CHANGES IN GENE EXPRESSION IN STRIATUM OF 6-OHDA LESIONED RATS INDUCED BY LONG TERM ORAL LEVODOPA TREATEMENT: A CLUE FOR PLASTICTY AND DYSKINESIAS.

FERRARIO, JUAN ESTEBAN; MOURLEVAT, SOPHIE; DELFINO, MARINA; STEFANO, ANDREA; RAISMAN-VOZARI, RITA; GERSHANIK, OSCAR; MURER, GUSTAVO; RUBERG, MERLE

San Diego, USA

Congreso; Society for Neuroscience Meeting; 2001

Society for Neuroscience

Levodopa therapy is the most widely used treatment for Parkinson’s Disease (PD). In addition to its potent therapeutic activity, several undesired side-effects may appear after several years of treatment. Levodopa has also been suspected to be toxic to dopaminergic neurones, although this has been disproved. On the contrary, it has been reported that, under certain conditions, levodopa promotes neurite outgrowth (Mena et al, l997) and plasticity (Murer et al, 1998).

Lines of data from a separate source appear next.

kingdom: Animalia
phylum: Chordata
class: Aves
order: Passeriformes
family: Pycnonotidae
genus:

The undesired effects of this drug and its trophic properties may result from induction of gene expression. To approach this issue, we have given levodopa/carbidopa orally for 6 month (170/70 mg/Kg/day) to female rats unilaterally lesioned with 6-OHDA and have prepared a cDNA library enriched in transcripts differentially expressed in the ipsilateral striatum of levodopa-treated rats by subtraction with transcripts from untreated animals. Hybridization of the subtracted library with probes from striatal cDNA of untreated animals showed that only 5% were common to both. The subtracted cDNA were screened by hybridization to a rat gene microarray. Only 58 genes of 1176 in the array were labelled, among which SOD1, myelin basic protein, TGF-beta II receptor, insulin receptor, prolactin like protein A. These results show that important changes in gene regulation occur after long-term levodopa treatment, and give clues as to how these changes might modify the natural history of PD.